By round eight, Buglioni had a cut across his nose. Blood was dripping into his left eye. There was swelling under Burton’s left eye, and Buglioni was battling back.

 

 

Buglioni continued to apply the pressure, but he was paying a heavy price. Burton circled away and stung him with shots, but it was Buglioni who rallied near the end of round 11.

 

 

A series of punches knocked Burton into the ropes. A big right hand laced his chin. Seconds later, he melted to the canvas like a popsicle in the heat. He got up at the count of three, and indicated that he was alright.

 

 

This was Buglioni’s chance. He fired haymakers, some of which landed, but there wasn’t enough time. The bell sounded, ending the round. Burton wandered back to his corner on shaky legs. Buglioni looked mangled, but rejuvenated.

 

 

He had one more round.

 

 

Buglioni pounded his gloves together before round 12 began, but within seconds, he was the one on the defensive.

 

 

Burton came out punching. He landed a number of shots. An uppercut bothered Buglioni. Three more right hands crashed off Buglioni’s chin. Burton was using the ring, and winning the round.

 

 

A five-punch combination sent Buglioni backward. He motioned to Burton to bring it on. The Manchester native did just that.

 

 

There was barely a minute left in the bout. Buglioni bobbed and weaved, and let fly with an overhand right. The blow crashed off Burton’s temple, sending him wobbling back two steps.

 

 

Buglioni jumped inside and connected with a cuffing left. Burton collapsed to the canvas on his left side. He bravely got up at the count of eight. His mouth was open. His eyes looked glassy as he tried to focus on referee Michael Alexander.

 

 

Burton’s body quaked as Buglioni wasted no time getting at him. Two lefts and a stunning right sent Burton wilting back to the ropes. Referee Alexander immediately jumped in and threw his arms around the stricken boxer like a protective parent, ending the fight.

 

 

Burton, undefeated no longer, didn’t utter a word.   

 

 

A little over a minute remained in the contest.

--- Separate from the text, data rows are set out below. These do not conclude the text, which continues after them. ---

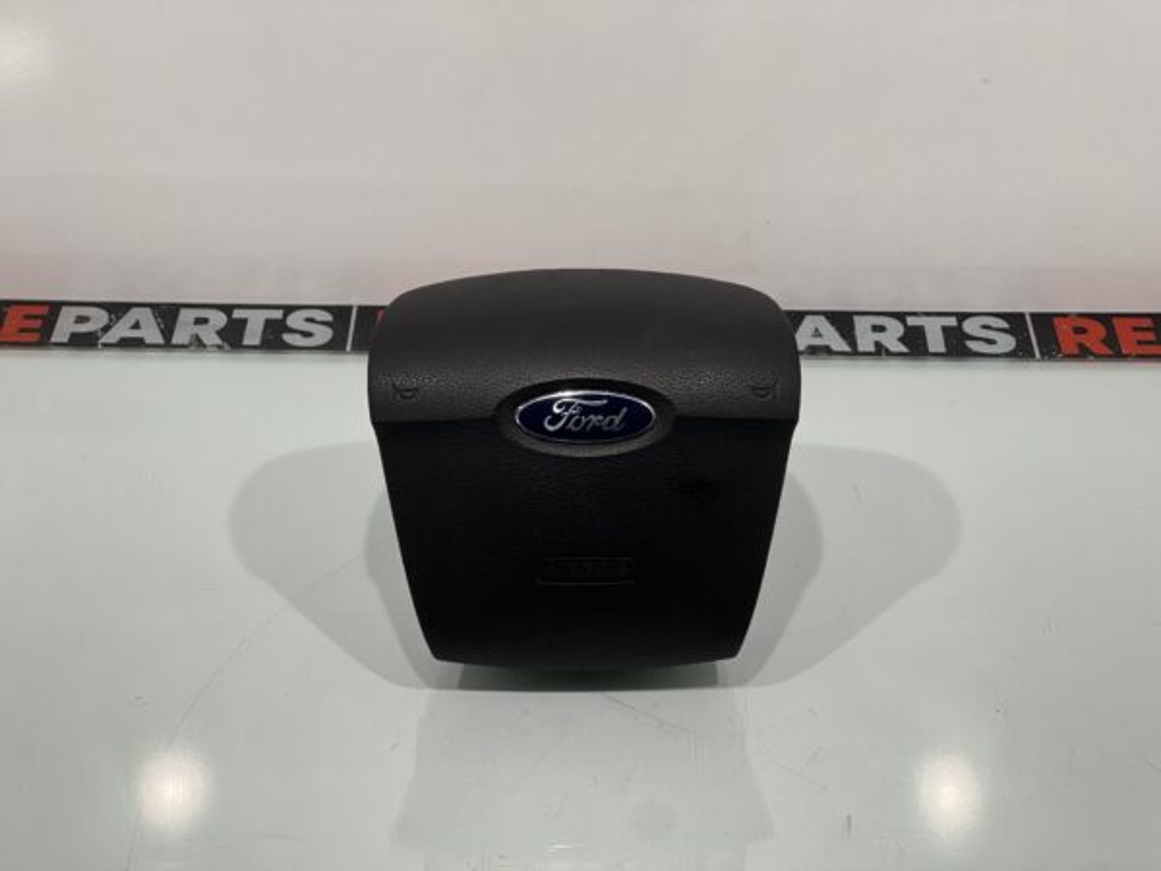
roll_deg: -0.7
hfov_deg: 25.3
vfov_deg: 19.1
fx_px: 2583
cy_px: 436
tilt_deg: -31.1
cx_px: 580
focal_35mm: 77
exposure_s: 1/121
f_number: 2.8
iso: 100
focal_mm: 9
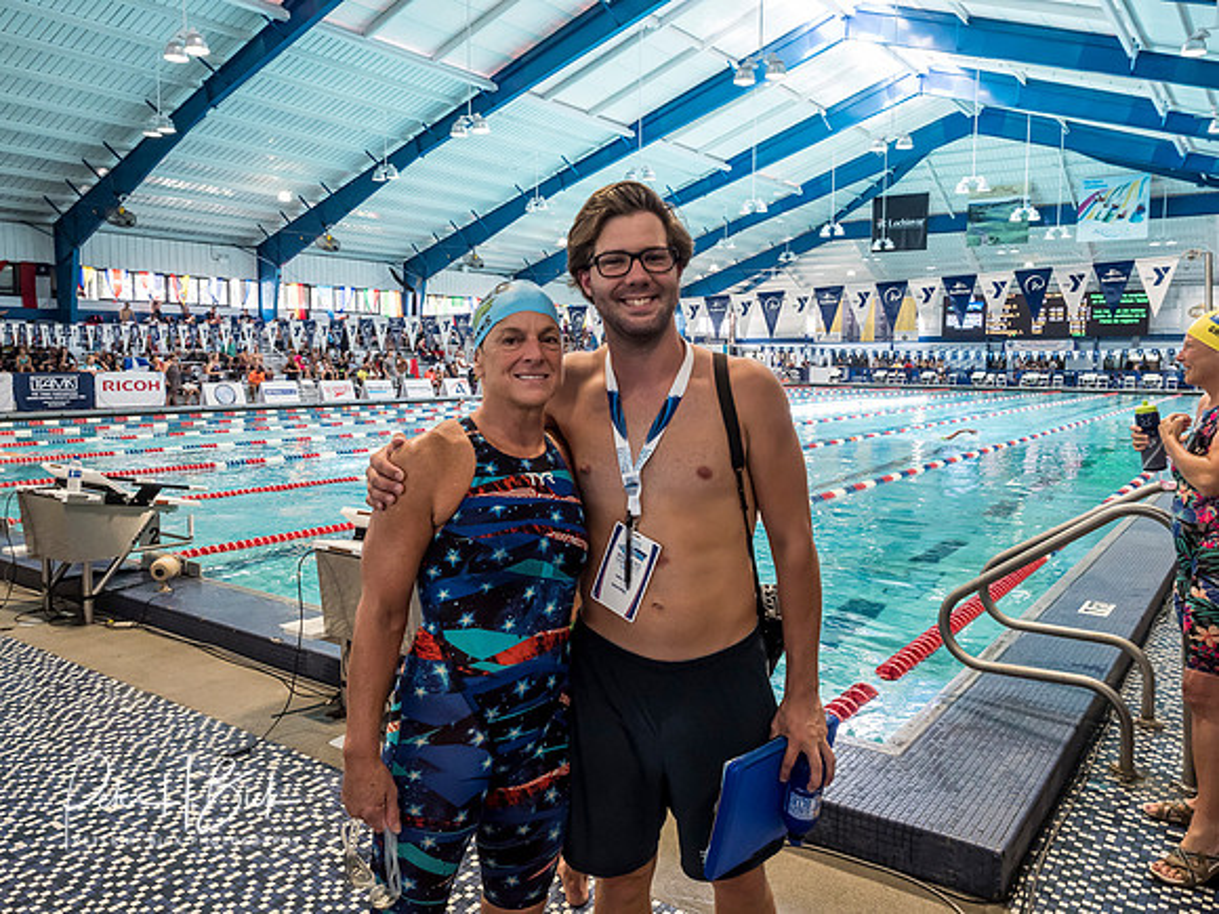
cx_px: 610
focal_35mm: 26
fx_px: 916
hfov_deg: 67.3
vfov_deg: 53.1
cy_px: 457
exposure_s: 1/125
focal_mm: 13
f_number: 5
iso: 1600
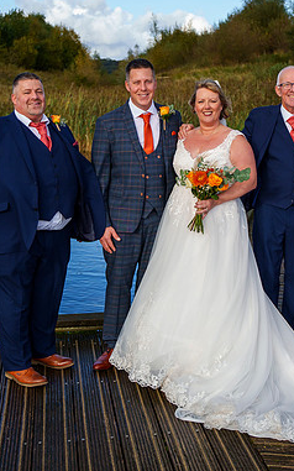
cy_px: 177
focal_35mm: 56
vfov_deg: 36.1
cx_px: 208
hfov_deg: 23.0
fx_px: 718
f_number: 3.2
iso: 400
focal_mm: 28
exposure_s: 1/5000
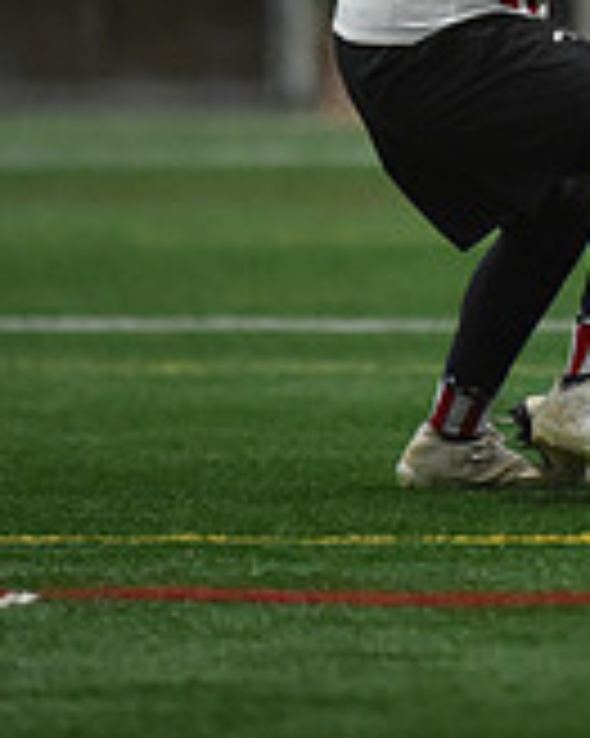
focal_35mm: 662
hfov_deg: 2.3
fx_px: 14463
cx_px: 865
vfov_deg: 2.9
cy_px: -119
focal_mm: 200
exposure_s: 1/640
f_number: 2.8
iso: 10000
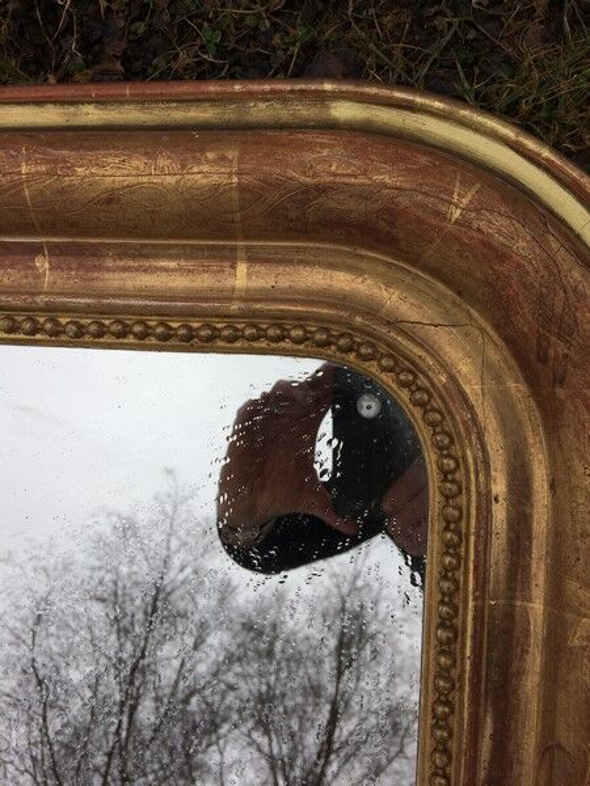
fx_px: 659
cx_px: 295
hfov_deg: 48.2
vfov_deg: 61.7
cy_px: 393
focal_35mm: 29
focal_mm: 4.15
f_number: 2.2
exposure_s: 1/1109
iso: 32
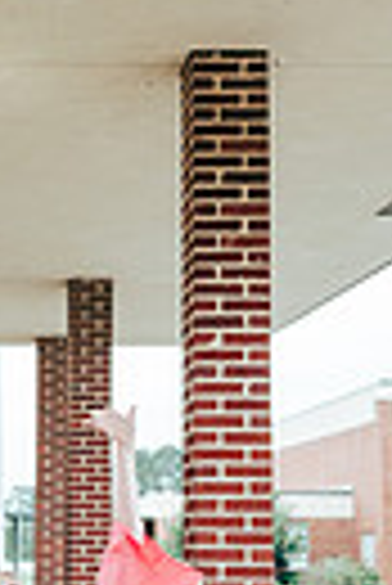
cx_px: -86
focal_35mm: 83
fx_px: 1352
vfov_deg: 24.2
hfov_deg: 15.8
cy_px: 441
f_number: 2.8
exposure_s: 1/250
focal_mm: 24
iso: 400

“I’ve had lots of ups and downs, but I finally got the British title,” said Buglioni. “It was a hard fight, and I didn’t box to the best of my ability, but I dug deep and grinded it out.”

 

Dug deep he did.

 

Really deep.

 

Many people probably believed that the pretty boy couldn’t do that.

 

But his fans did.

 

They were singing again.

 

Frank Buglioni embodies the model of a true fighter.

 

He’ll battle no matter what, until the referee says to stop.